**Work required**
Look below for the line with "გასაქირავებელი" and the line with "rnering. Örten är"; repeat exactly those two lines and all lines between them, but no pictures.

**Records supplied**
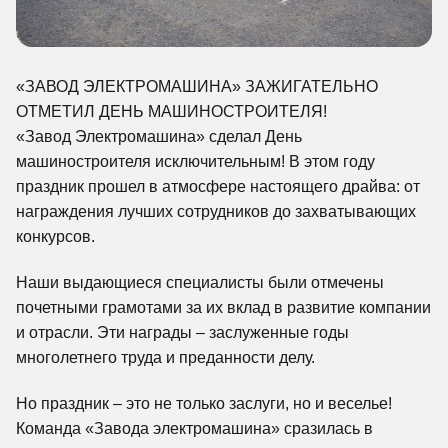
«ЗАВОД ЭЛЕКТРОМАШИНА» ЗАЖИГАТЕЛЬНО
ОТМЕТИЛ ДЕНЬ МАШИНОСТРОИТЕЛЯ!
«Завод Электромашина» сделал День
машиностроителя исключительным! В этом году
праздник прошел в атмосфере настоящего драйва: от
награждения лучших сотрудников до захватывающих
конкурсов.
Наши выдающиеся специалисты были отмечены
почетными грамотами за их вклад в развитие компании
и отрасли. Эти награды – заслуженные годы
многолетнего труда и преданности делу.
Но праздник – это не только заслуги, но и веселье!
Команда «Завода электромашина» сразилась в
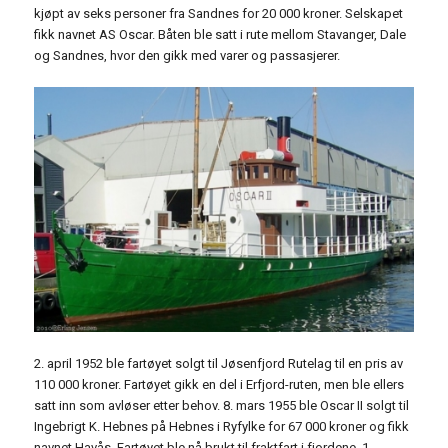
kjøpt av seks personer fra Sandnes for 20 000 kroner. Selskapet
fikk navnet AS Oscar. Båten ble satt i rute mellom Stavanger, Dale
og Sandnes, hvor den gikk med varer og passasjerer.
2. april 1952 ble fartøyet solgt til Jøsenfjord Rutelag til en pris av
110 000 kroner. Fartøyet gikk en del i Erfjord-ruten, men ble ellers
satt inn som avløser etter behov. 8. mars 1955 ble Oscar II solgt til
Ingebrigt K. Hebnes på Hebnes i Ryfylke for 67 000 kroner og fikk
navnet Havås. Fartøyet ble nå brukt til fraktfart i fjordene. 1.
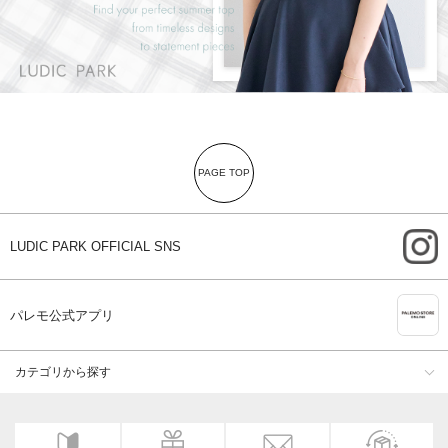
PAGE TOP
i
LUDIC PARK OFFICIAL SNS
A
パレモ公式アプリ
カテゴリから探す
==
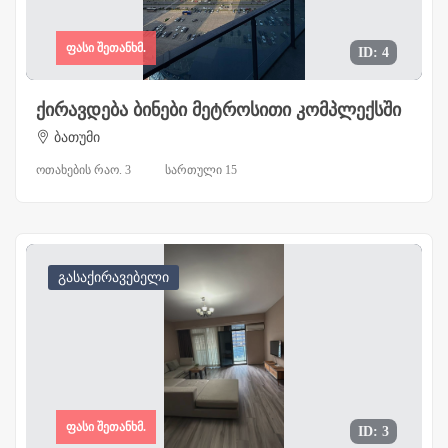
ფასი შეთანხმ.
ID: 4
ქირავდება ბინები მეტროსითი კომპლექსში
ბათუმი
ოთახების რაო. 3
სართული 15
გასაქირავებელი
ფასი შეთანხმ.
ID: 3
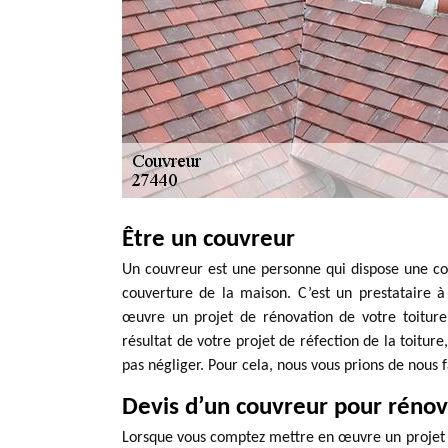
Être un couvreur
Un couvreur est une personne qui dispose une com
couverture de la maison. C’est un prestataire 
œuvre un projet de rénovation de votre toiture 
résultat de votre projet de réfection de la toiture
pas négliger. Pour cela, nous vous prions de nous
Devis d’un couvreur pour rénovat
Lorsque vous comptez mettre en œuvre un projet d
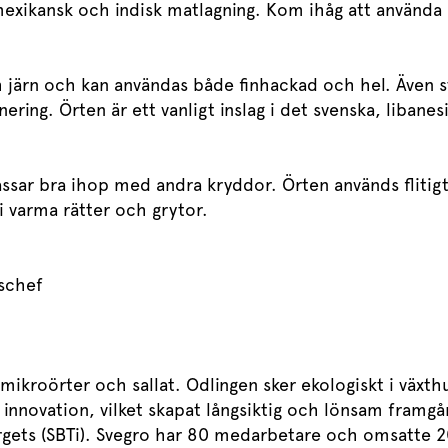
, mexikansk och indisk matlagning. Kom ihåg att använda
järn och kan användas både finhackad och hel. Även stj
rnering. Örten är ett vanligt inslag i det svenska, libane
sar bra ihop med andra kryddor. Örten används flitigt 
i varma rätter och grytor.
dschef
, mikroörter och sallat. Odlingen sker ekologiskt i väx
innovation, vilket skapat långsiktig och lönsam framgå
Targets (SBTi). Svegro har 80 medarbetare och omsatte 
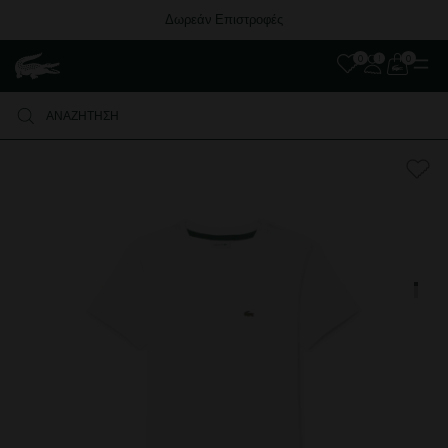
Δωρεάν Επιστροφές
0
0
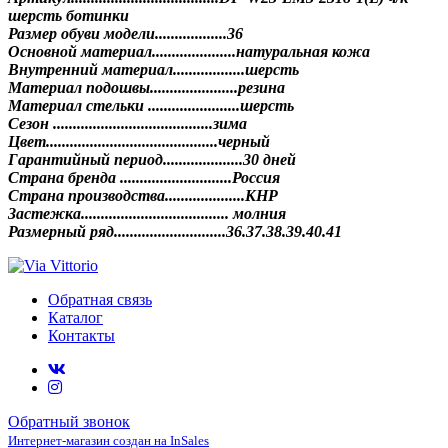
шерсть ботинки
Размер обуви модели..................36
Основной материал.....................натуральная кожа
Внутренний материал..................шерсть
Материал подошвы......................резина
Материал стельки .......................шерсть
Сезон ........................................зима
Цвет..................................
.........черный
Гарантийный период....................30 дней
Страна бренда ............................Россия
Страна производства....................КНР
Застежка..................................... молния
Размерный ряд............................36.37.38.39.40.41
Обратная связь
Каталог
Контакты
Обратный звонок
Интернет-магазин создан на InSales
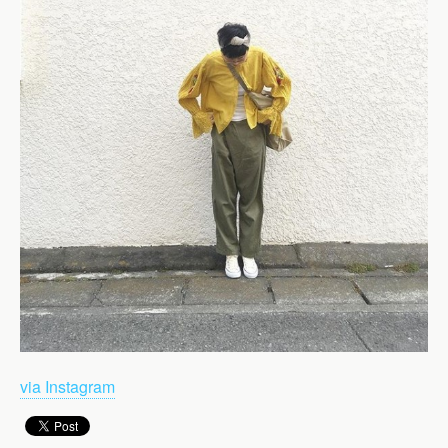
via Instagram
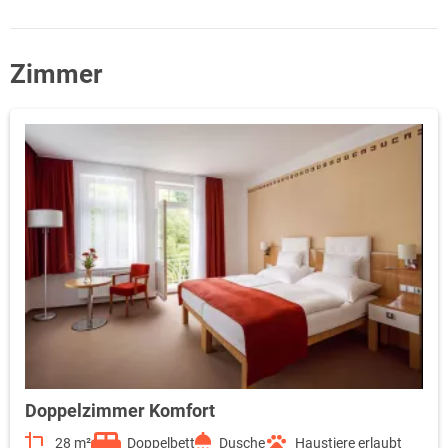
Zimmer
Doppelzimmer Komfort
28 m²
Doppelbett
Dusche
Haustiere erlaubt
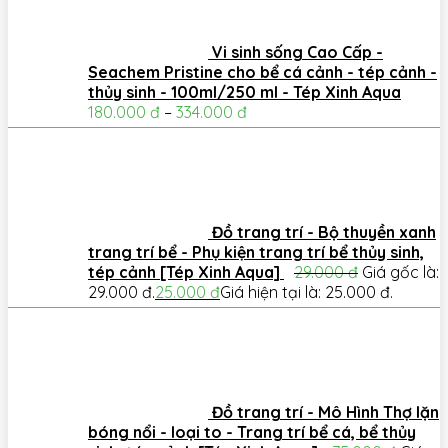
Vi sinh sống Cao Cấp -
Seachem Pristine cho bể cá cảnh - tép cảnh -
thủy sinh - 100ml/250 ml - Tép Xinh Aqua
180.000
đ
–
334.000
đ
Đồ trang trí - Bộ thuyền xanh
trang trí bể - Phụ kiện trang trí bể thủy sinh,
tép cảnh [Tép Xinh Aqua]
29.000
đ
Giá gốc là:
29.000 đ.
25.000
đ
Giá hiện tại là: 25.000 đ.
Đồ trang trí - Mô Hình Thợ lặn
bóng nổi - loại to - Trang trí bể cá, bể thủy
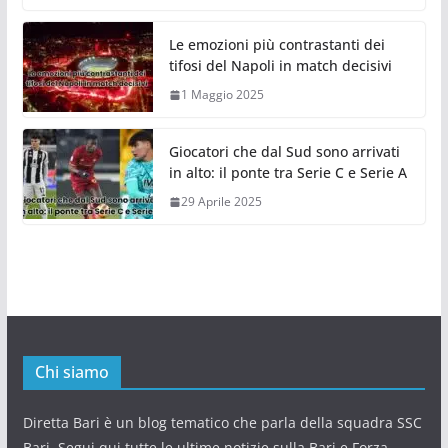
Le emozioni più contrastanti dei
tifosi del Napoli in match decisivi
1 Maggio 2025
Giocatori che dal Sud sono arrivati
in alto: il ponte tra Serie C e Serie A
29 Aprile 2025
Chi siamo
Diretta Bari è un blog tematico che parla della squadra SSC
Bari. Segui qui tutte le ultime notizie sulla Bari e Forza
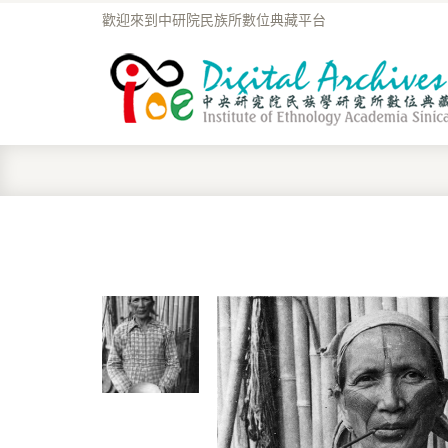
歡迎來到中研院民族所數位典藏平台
--
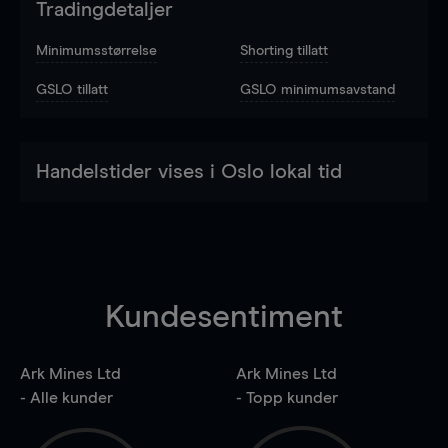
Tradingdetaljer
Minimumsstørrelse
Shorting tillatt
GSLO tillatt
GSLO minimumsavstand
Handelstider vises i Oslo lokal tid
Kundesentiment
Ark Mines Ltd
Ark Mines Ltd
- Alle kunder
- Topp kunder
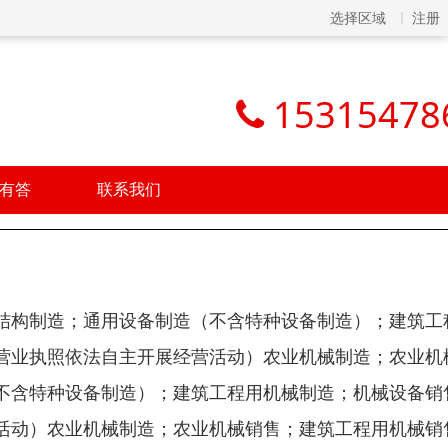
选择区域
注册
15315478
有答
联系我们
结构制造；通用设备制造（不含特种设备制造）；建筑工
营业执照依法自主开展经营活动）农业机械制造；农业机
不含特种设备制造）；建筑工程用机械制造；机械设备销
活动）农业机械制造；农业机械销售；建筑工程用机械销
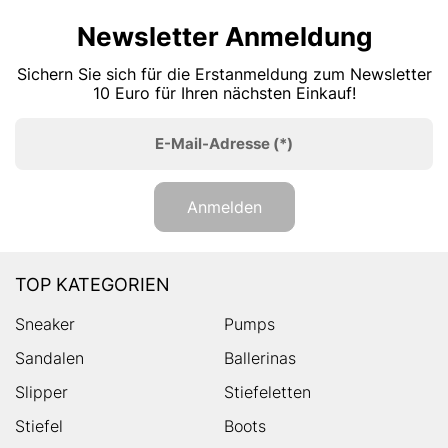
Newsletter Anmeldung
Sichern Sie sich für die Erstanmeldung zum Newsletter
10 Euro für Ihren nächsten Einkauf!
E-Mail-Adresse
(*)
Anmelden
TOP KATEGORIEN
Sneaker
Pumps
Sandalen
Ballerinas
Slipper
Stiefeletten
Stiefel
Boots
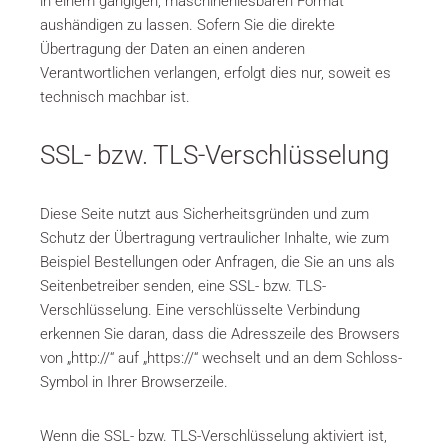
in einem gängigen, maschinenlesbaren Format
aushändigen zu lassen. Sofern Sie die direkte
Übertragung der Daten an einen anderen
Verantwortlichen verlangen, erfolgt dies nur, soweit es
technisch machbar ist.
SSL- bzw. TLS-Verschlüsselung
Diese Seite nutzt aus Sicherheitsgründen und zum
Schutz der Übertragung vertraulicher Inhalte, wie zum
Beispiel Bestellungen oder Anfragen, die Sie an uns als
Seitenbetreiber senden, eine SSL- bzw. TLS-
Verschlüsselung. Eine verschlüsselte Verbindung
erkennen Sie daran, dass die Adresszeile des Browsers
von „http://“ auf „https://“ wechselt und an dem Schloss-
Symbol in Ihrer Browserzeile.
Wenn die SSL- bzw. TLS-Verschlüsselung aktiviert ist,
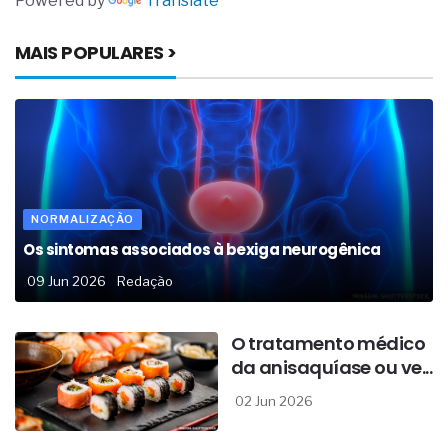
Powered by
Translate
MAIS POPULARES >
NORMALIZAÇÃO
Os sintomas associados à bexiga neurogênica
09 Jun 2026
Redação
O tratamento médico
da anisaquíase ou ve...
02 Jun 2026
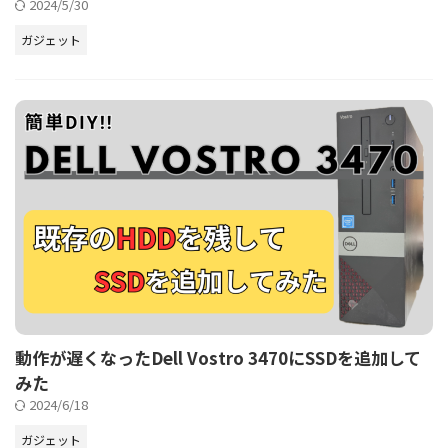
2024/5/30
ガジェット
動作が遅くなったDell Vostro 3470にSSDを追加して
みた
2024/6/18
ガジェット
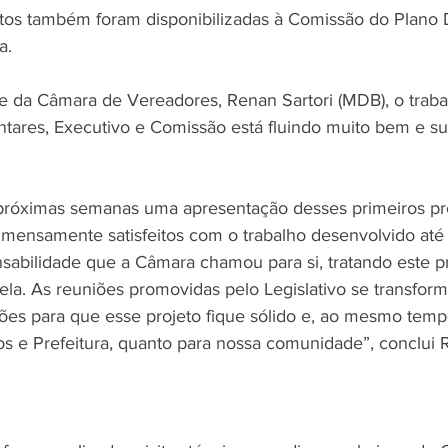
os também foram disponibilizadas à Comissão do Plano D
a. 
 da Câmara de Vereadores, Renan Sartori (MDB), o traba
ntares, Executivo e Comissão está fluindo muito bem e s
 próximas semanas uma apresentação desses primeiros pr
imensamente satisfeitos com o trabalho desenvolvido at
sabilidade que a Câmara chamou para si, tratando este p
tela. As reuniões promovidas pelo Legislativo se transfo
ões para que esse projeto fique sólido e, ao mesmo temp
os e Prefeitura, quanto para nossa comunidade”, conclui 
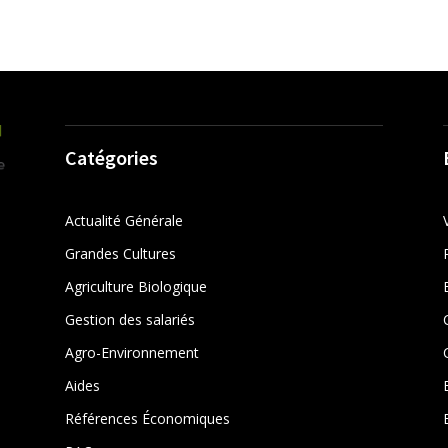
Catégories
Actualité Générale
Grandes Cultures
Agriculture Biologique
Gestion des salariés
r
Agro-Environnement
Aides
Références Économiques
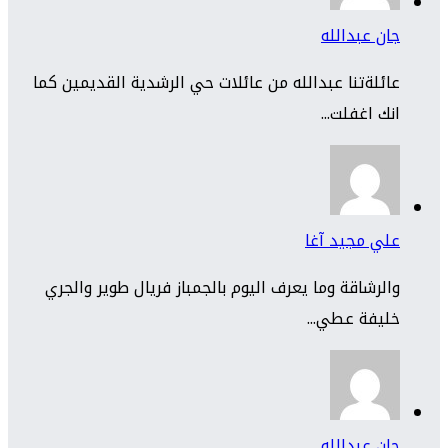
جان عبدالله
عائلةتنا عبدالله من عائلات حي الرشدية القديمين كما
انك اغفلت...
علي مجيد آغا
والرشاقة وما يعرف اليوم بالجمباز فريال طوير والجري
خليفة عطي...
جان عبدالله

**Solution to the exercise**
გასაქირავებელი
ფასი შეთანხმ.
ID: 3
Être un couvreur
Un couvreur est une personne qui dispose une com
couverture de la maison. C’est un prestataire 
œuvre un projet de rénovation de votre toiture 
résultat de votre projet de réfection de la toiture
pas négliger. Pour cela, nous vous prions de nous
Devis d’un couvreur pour rénovat
Lorsque vous comptez mettre en œuvre un projet d
, mexikansk och indisk matlagning. Kom ihåg att använda
järn och kan användas både finhackad och hel. Även stj
rnering. Örten är ett vanligt inslag i det svenska, libane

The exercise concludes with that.